It might not be pretty, but boat owner Steve Hammond and Steve Barkemeyer, manager of the Port of Astoria’s Pier 3 boatyard, said the yard is necessary for the aging vessels of the region.
“In 10 years, we’ve had seven or eight boats taken apart,” said Barkemeyer, whose Pier 3 boatyard includes about 40 work stations.
And last week came the latest demolition, when Hammond had his 97-year-old tuna-fishing boat the Charlotte B torn apart by a small excavator at the boatyard and cleaned up and taken away – all within a couple of days.
While Barkemeyer espouses his love of old boats, he’s unapologetic about the access the Port provides to owners seeking to tear a boat apart. Scrutiny developed around the issue of dismantling vessels when Frank Allen, the principal behind Blue Ocean Environmental, proposed dismantling vessels in a more environmentally friendly manner at North Tongue Point.
“It’s a bunch of double-standard bullshit,” said Allen, noting the years of planning and months of negotiations with the Port and city he’s had to go through. And he still hasn’t been able to dismantle the Cap’n Oscar, a small fishing vessel he hopes will serve as an example of his process.
But the Oregon Department of Environmental Quality has so far signed off on the boatyard’s practices. Dave Kunz, a regional representative for DEQ, said the main focus of his agency is containment – keep the liquids, dusts and other debris from filtering into the environment. And if it happens, clean it up.
“If none of us boatyards are willing to do this, and they stay in the water, they’ll sink, and then they really become an environmental problem,” said Barkemeyer.
Hammond said he loved his old boat, but it simply became more cost-effective to buy a newer steel-hulled version rather than update the wooden Charlotte B. His newer vessel, the 16-year-old Charlotte B, is now moored at the East End Mooring Basin.
Hammond, whose old boat had been at the boatyard for two years, said he took his time, drained the boat and engine more than once and made sure to be ready if an accident happened during demolition.
The hull of his former boat laid on its side Jan. 21, its topside structure disemboweled by a small excavator and spilled out onto a blue tarp and the ground underneath. Unidentified, purplish liquid pooled in places on the bare ground, and foam insulation scattered out throughout the build area.
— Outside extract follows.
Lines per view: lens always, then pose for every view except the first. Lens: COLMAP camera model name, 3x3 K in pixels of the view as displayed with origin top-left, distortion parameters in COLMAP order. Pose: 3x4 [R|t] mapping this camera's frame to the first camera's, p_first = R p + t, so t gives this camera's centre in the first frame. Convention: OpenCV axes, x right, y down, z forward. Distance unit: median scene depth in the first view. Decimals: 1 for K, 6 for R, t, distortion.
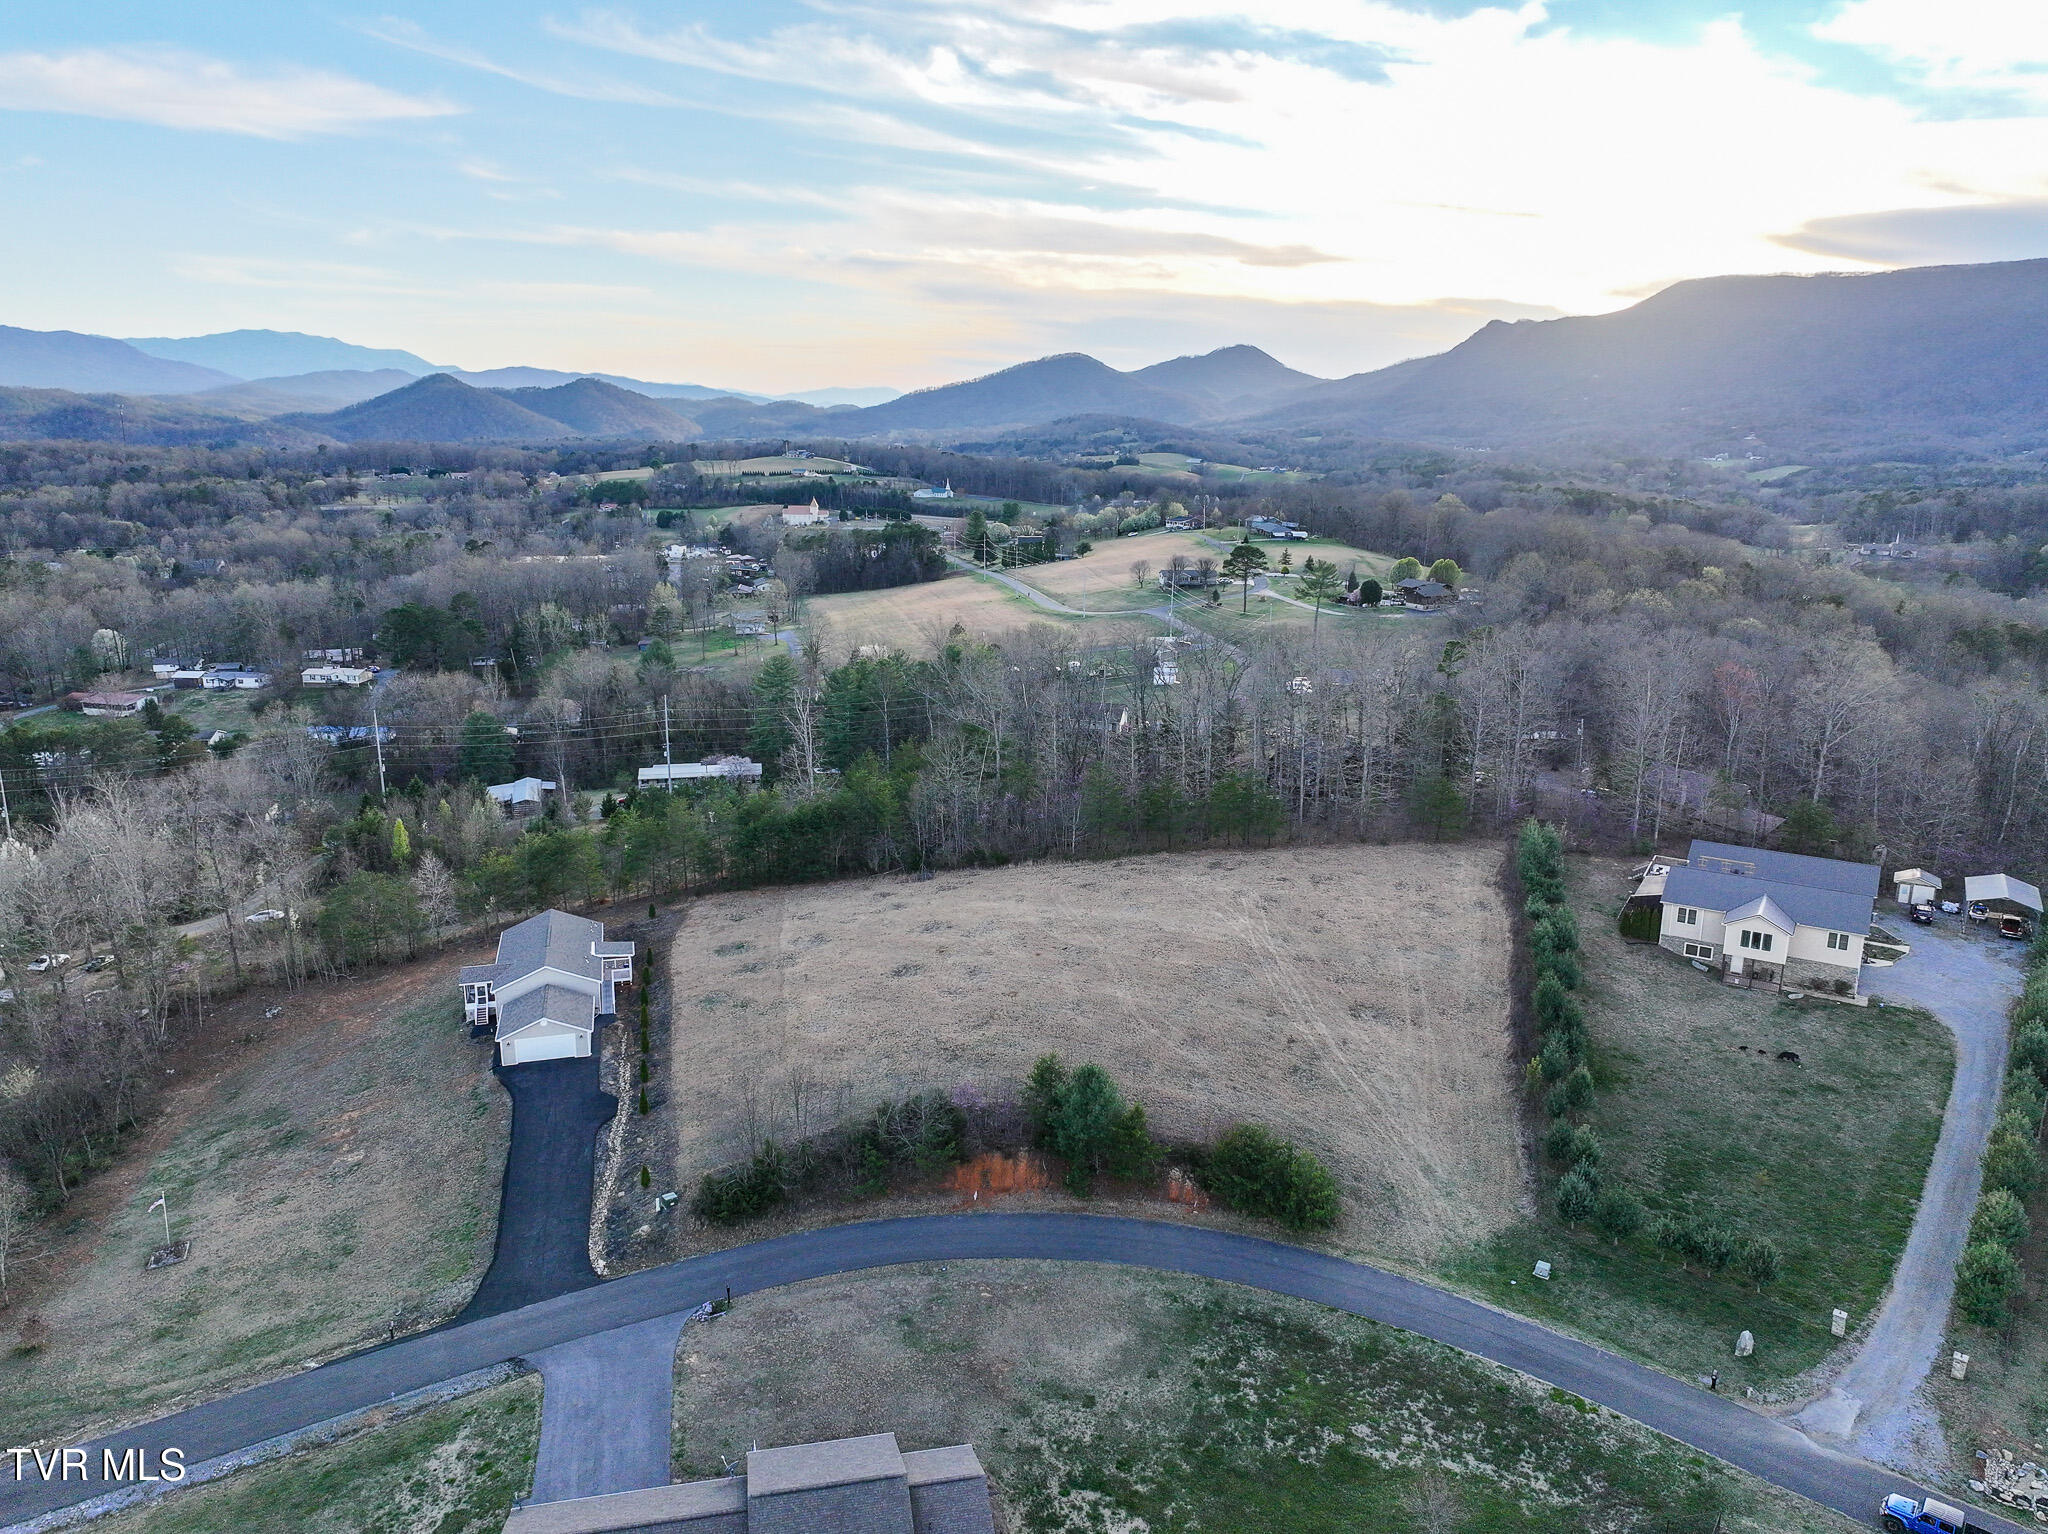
lens RADIAL K [[1436.8, 0, 1032.0], [0, 1436.8, 761.8], [0, 0, 1]] dist [0.000753, 0.009204]
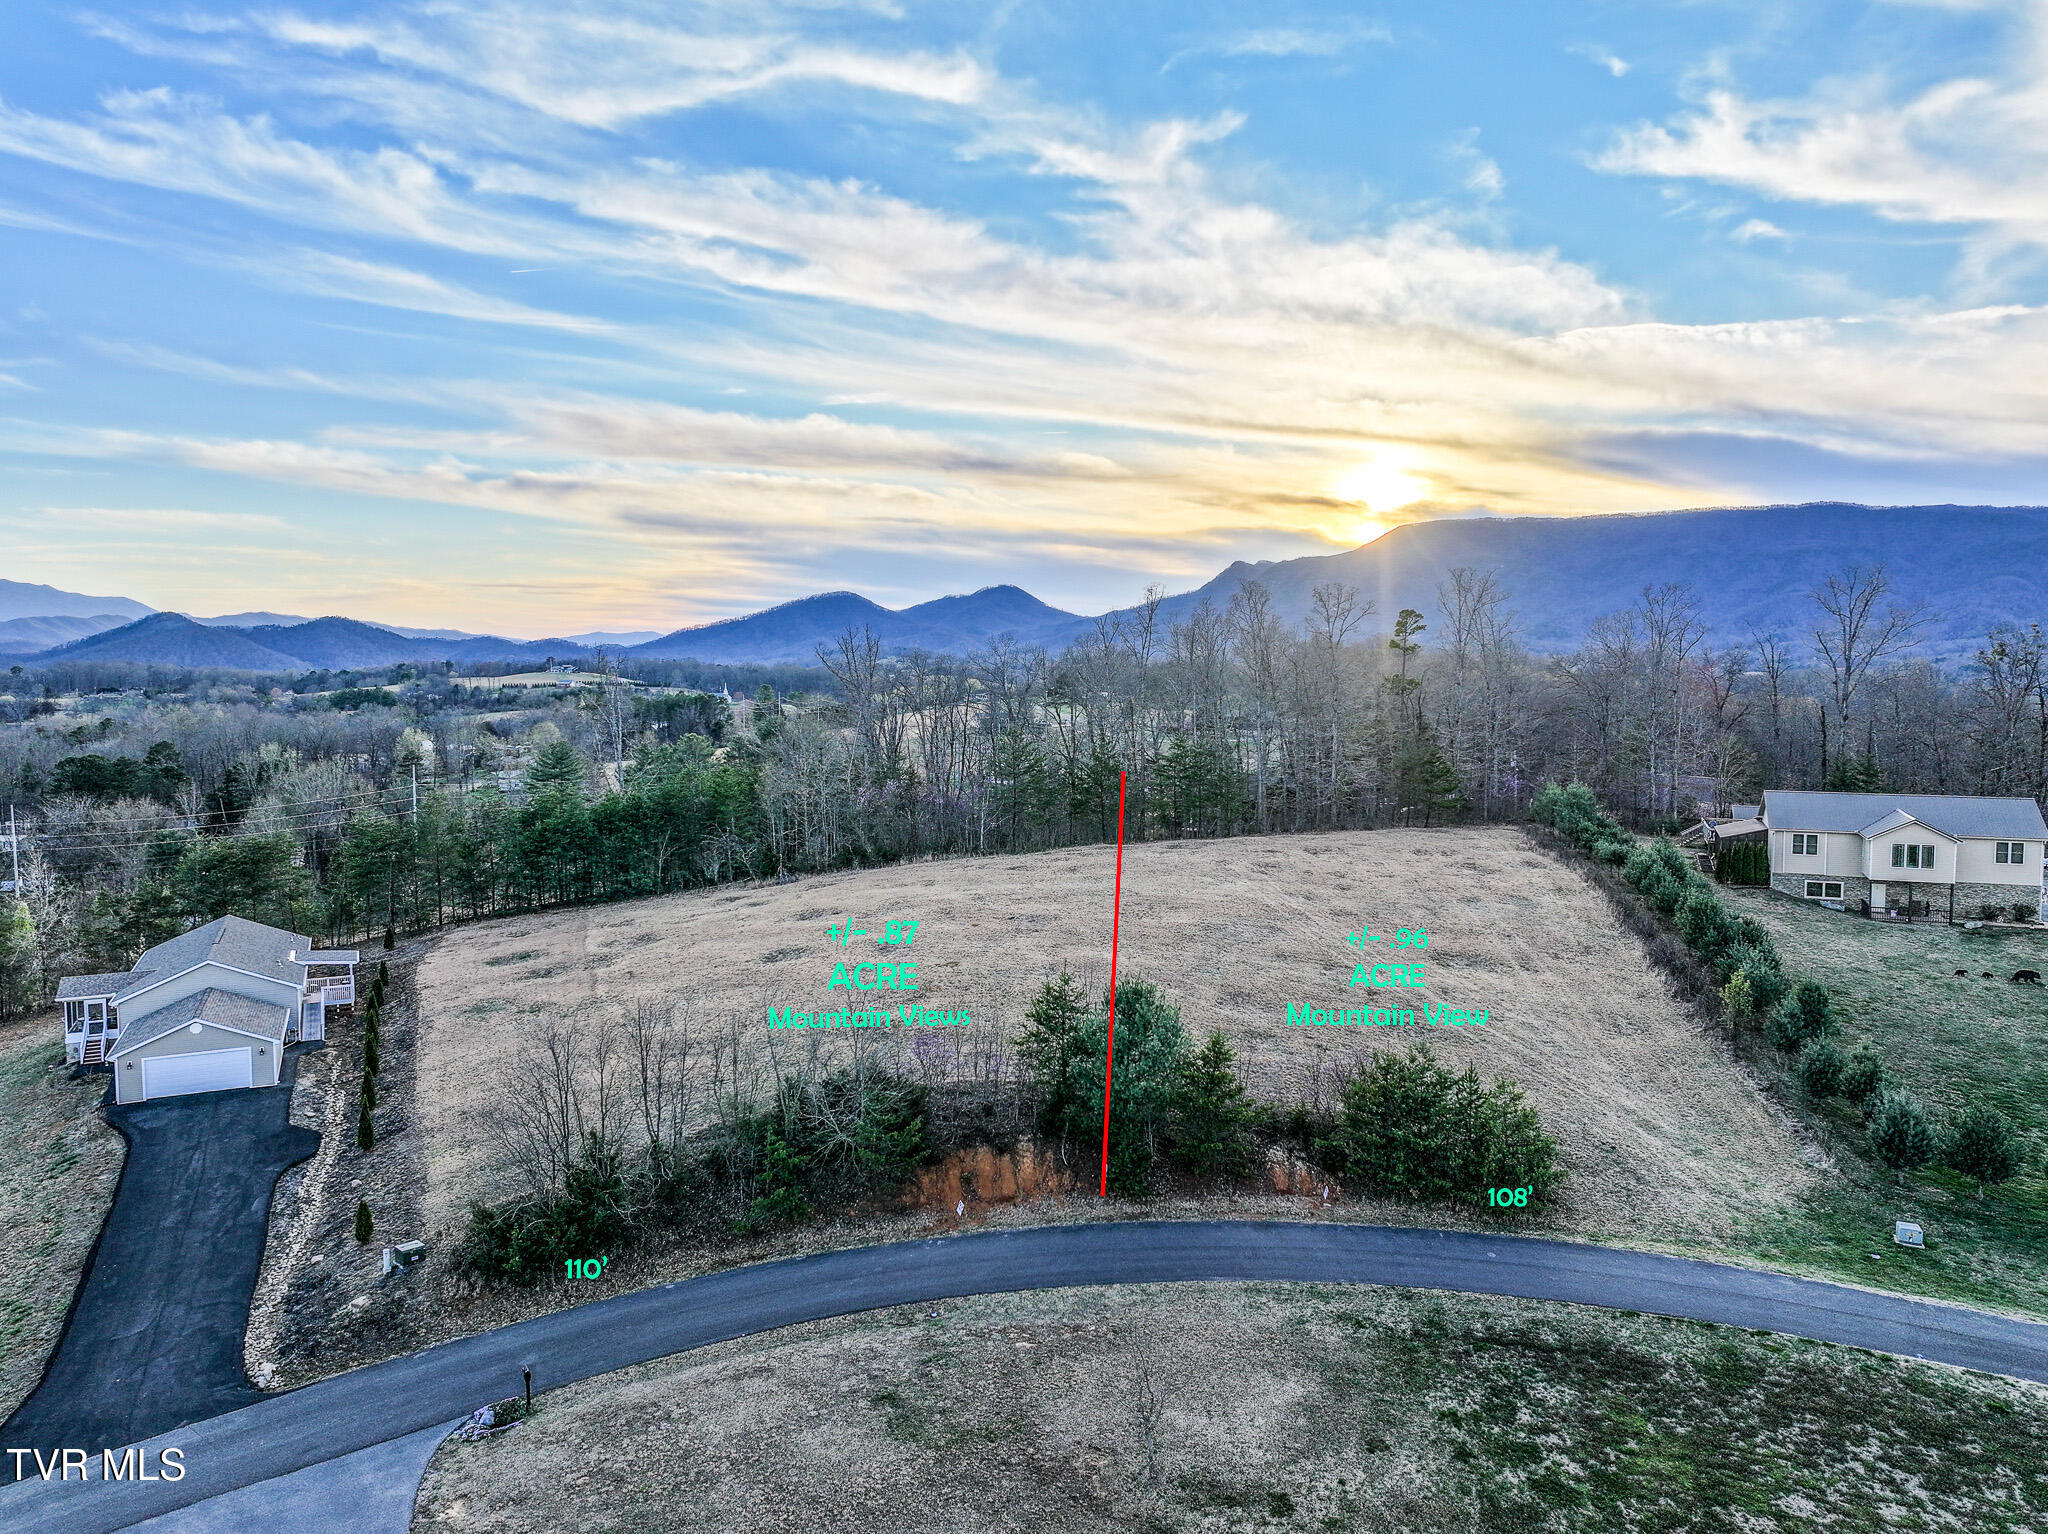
lens RADIAL K [[1437.0, 0, 1032.9], [0, 1437.0, 762.6], [0, 0, 1]] dist [-0.006620, 0.025098]
pose [[0.987066, -0.021562, 0.158856, -0.097676], [0.047184, 0.986096, -0.159339, 0.214124], [-0.153212, 0.164774, 0.974359, 0.387600]]
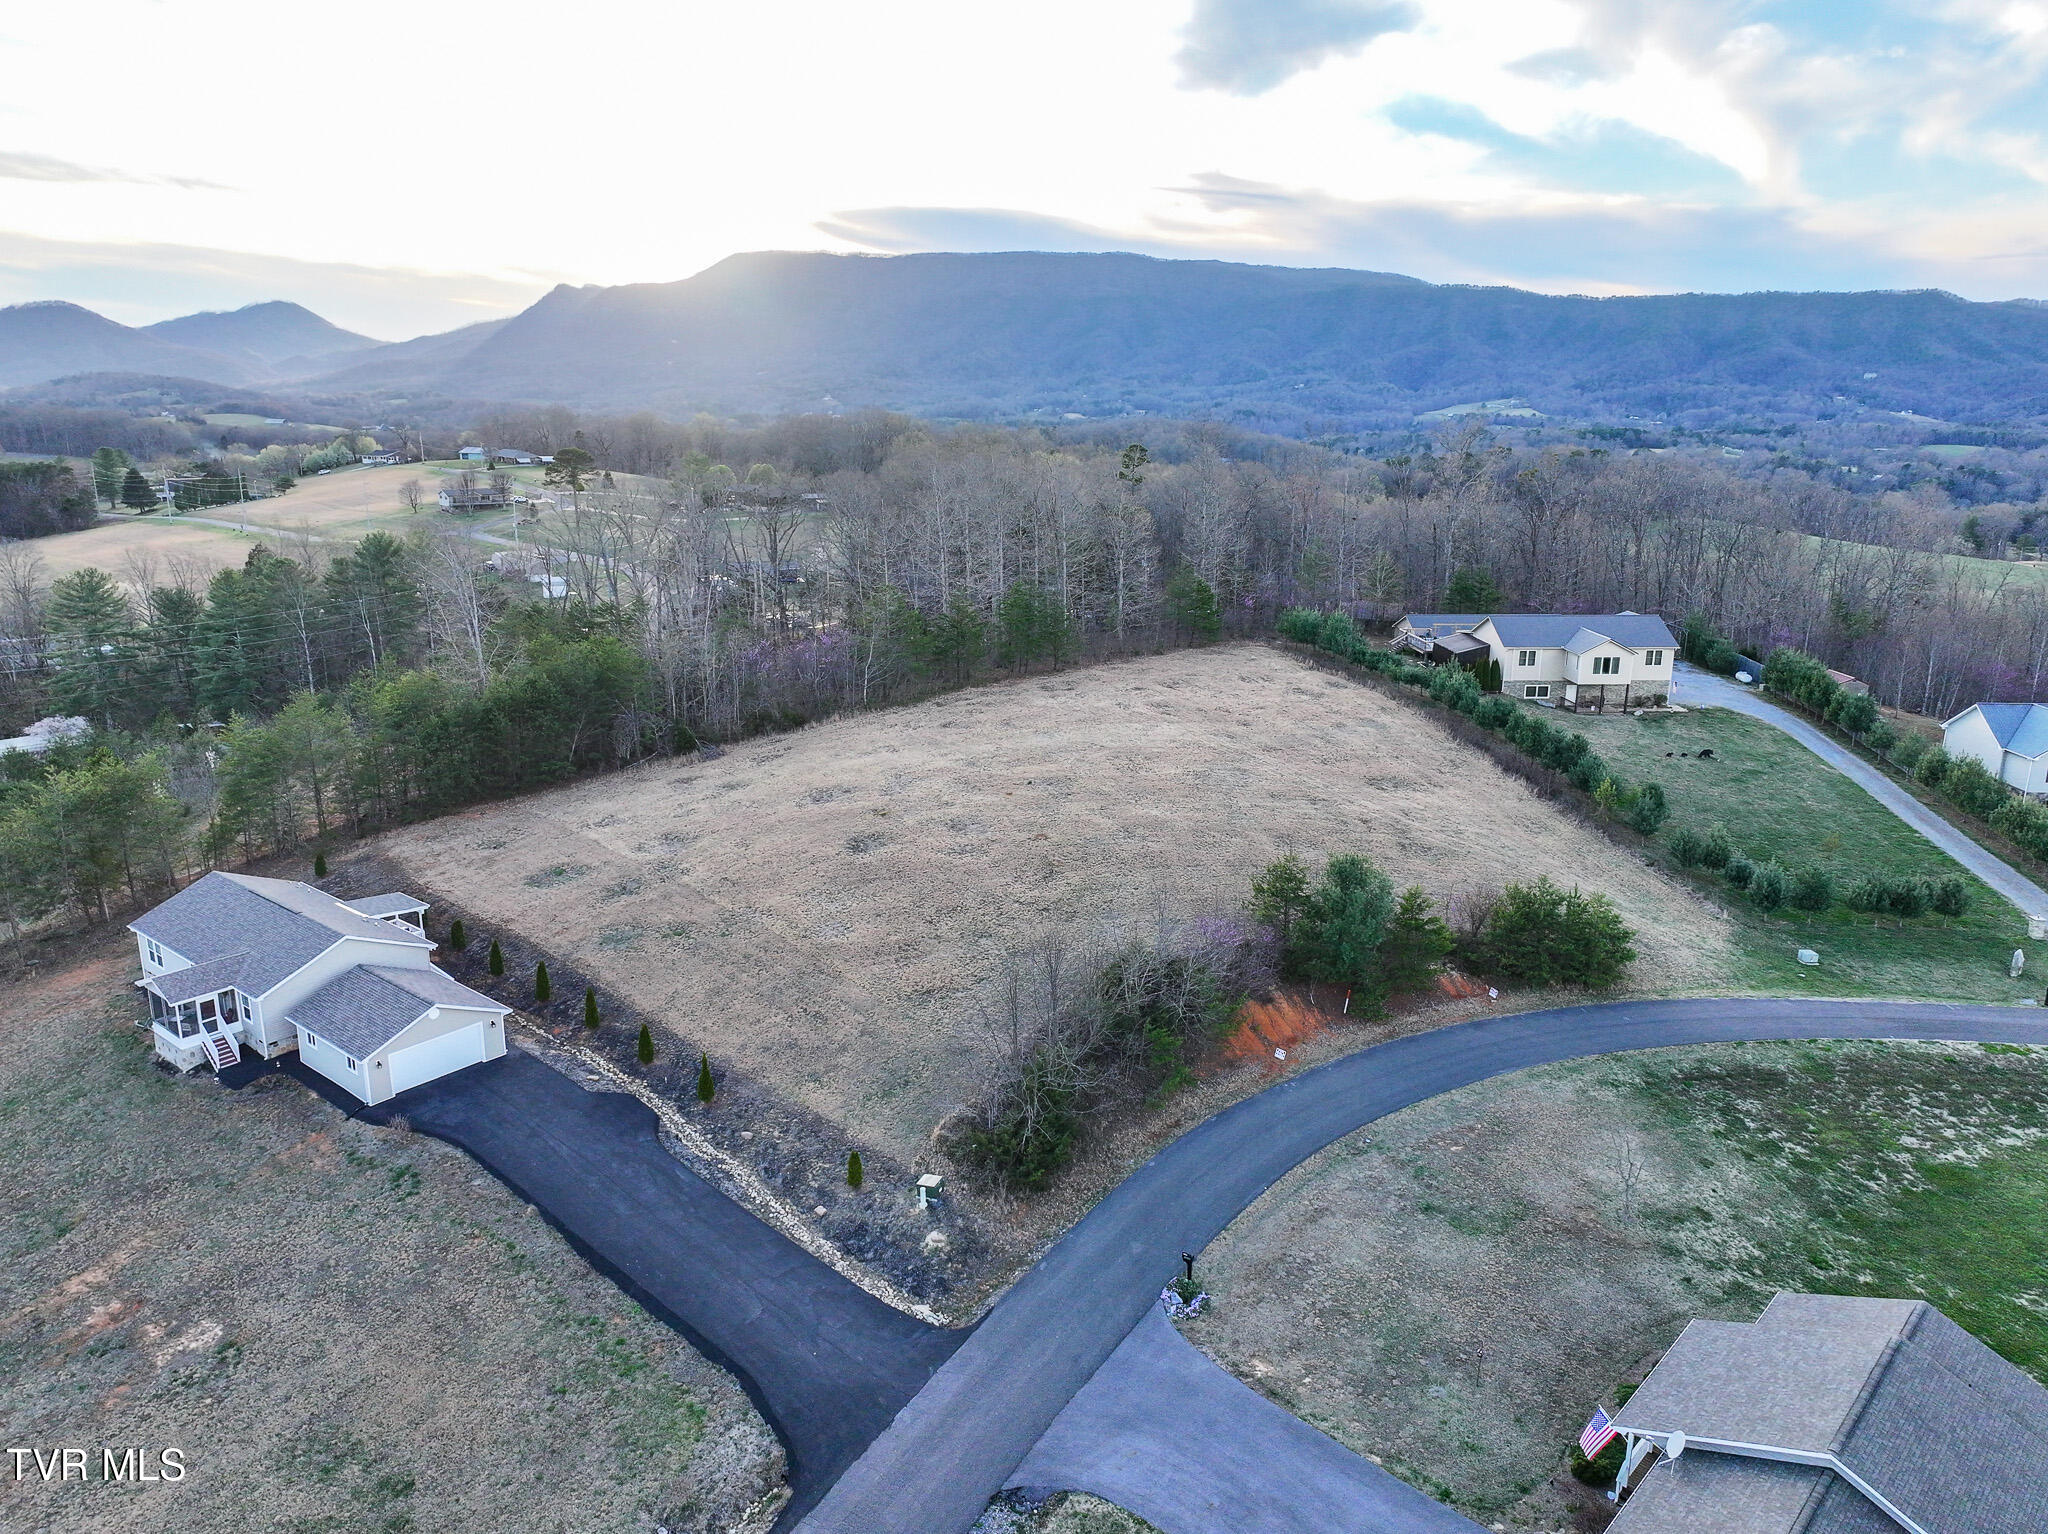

By Jan. 23, though, the spot was raked dirt, most visible evidence of a boat having been there gone, save for errant wires and other small bits of plastic and the like on the ground.
Barkemeyer said it’s the type of scene the DEQ has seen and signed off on before.
The Port has operated a self-service boatyard since 2004, and Barkemeyer’s quick to point out that it’s not even technically capable of “shipbreaking.” The popularized term describes operations breaking apart vessels of more than 200 gross tons haphazardly along the coastline in places such as Alang, India, and Galveston, Texas.
At the Port, the 88-ton lift hauls boats out of the water for $6.50 a foot. Owners can wash their vessels off in a self-contained electrocoagulation center. It removes, without using chemicals or filters, contaminants such as emulsified oil, total petroleum hydrocarbons, suspended solids and heavy metals that are impossible to remove by filtration or chemical treatment systems.
“Once a boat leaves here, there’s no washing,” said Barkemeyer.
Spaces at the boatyard where the Charlotte B was torn apart run about 30 cents per foot per day. Barkemeyer said the Port owns a couple of vessels that people have paid the fee for a short time before abandoning.
“It has to be economical, or people will just walk away from it,” said Barkemeyer about giving fishers a chance to get rid of their old boats.
Once a boat’s washed near the sea lift and taken to a work area, he requires such precautions as a tarpaulin under the demolition and vacuum attachments on sanding.
But Allen said it’s crazy how someone can get a $1,250 fine or time in jail for littering, but people can haphazardly tear apart their boats with little regard for the environment. He added that the dismantling taking place on Port property is a felony.
Clean Marina, circa 2009
“We’re part of the Clean Marina Program … and we absolutely are not interested in doing anything illegal,” said Barkemeyer of the Oregon Marine Board’s voluntary association of 61 marines statewide that go through extra monitoring to be certified “clean.”
The Port has been in the program since 2009, but it hasn’t been inspected by the program since it was accepted.
Italo Lenta, who took over in October as coordinator of the Clean Marina Program, said his agency doesn’t have the financial resources to inspect facilities very often. He’s in the process of inspecting many the marinas in the program for his first time, adding that he’ll make it out to Astoria in the coming weeks.